Wednesday, March 17, 2010

I used to have Strength shoes in high school

Here's their site: http://www.strength-shoes.com/

I used to play basketball and run track between '89-'93. Since running and jumping are pretty important to both of those sports, I wanted to get some advantage in that area.

A bit of a background on me: In high school, I was known for two major sport-type things ... 1) I had leg muscles like steel springs incased in bricks, and 2) I had a remarkable vertical leap for my height and melatonin, and in fact I could frequently and repetitively go from a standing flat stance underneath a basketball rim, jump straight up & grab said rim two-handed in a 180 position (i.e. behind my back). My major obstacle was that I played two years of elementary school b-ball and was fairly tall for that population, so I was trained as a center; when I went to high school, I was by far not the tallest player on the court, so I was moved out to forward and had a hard time adapting my game. I played fantastic ball, if I were to have been 6'8" to 6'10", but 6' even was not a center born.
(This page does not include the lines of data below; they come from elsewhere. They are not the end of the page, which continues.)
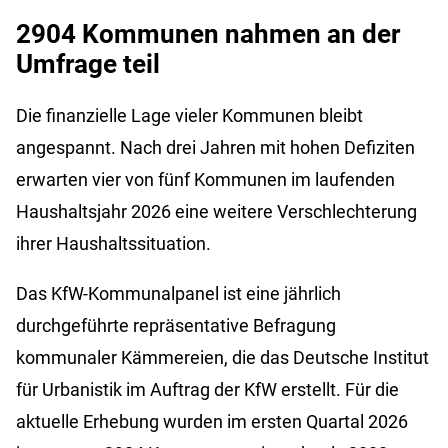
2904 Kommunen nahmen an der
Umfrage teil
Die finanzielle Lage vieler Kommunen bleibt
angespannt. Nach drei Jahren mit hohen Defiziten
erwarten vier von fünf Kommunen im laufenden
Haushaltsjahr 2026 eine weitere Verschlechterung
ihrer Haushaltssituation.
Das KfW-Kommunalpanel ist eine jährlich
durchgeführte repräsentative Befragung
kommunaler Kämmereien, die das Deutsche Institut
für Urbanistik im Auftrag der KfW erstellt. Für die
aktuelle Erhebung wurden im ersten Quartal 2026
Alright, anyway ... Strength shoes. I worked out almost constantly to get my vertical leap more dynamic. Not only did it and would it help in the realm of basketball, but also it would help me develop an explosiveness to my speed for running the sprinting events for track. So from out the back few pages of Sports Illustrated, I ordered these things called Strength shoes. If you've checked the link above, you already know this, but Strength shoes maximize the focus of energy into the calf muscles; this is done by a hilariously obnoxious platform attached to the front half of the shoe. This platform is remarkably well-proportioned to the shoe itself, and just walking around for an hour in Strength shoes is like walking around on your tiptoes for that hour. Your calves get tight, solid, and thick.

I was one to wear ankle weights during the day to bump up my leg strength. Do a quarter jump exercise - jump up for 10 reps and tap the backboard, lather rinse repeat - with ankle weights on, then take those off to play a quick pick-up game, and you'll soar. So my thoughts were, do my regular track/b-ball exercises in the Strength shoes, and my calves will get so strong they'll rip through my skin. Q: What could possibly go wrong? Right?

A: Shin splints; hairline fractures that run through the length of the bone. To the tune of five or six per leg. I had to take about two weeks off from any sports, and there was a point where I was advised by a doctor that I might even consider not walking for those same two weeks, since a hairline fracture could end up - with the right circumstances, of course, said Dr. Scare Tactic that was in charge of my physical therapy at this time - shattering my shins.

So I quit those things with a quickness. Healed up pretty well, and actually shortly thereafter I could play above the rim with some of the best of my peers, up to my senior year in high school when I could overcome earth's gravity with almost minimal effort. Of course, the other part of this equation was my body weight, which hovered around 165-170 lbs for the sake of track. When I went to college, I added and extra 10-15 lbs and never looked back, baby! Which was a shame, because I learned too late in my high school track career that I was an accomplished distance runner, where I would run about a mile minus the last 50 yards or so, then full-out sprint to the finish; this strategy helped me finish the last third of my races no less than third, with times that would have put me at least in regionals ... if I had found this out before the regional time submission deadlines. My coach tried to fudge the time frame, but it didn't work. I could have walked on track for college, but my decision to waste four semesters in a pre-med degree that went nowhere stopped that.

No moral to this story. Mostly just reminiscing about high school at the age of 35, while I sit in the local library looking for jobs that can accommodate my unemployed ass. Shit, and it's almost lunchtime too.

1 comment:

Unknown said...

I have the strength shoes and I wanted to ask this question. If I were to walk around school with them, will it be beneficial to the jumping process?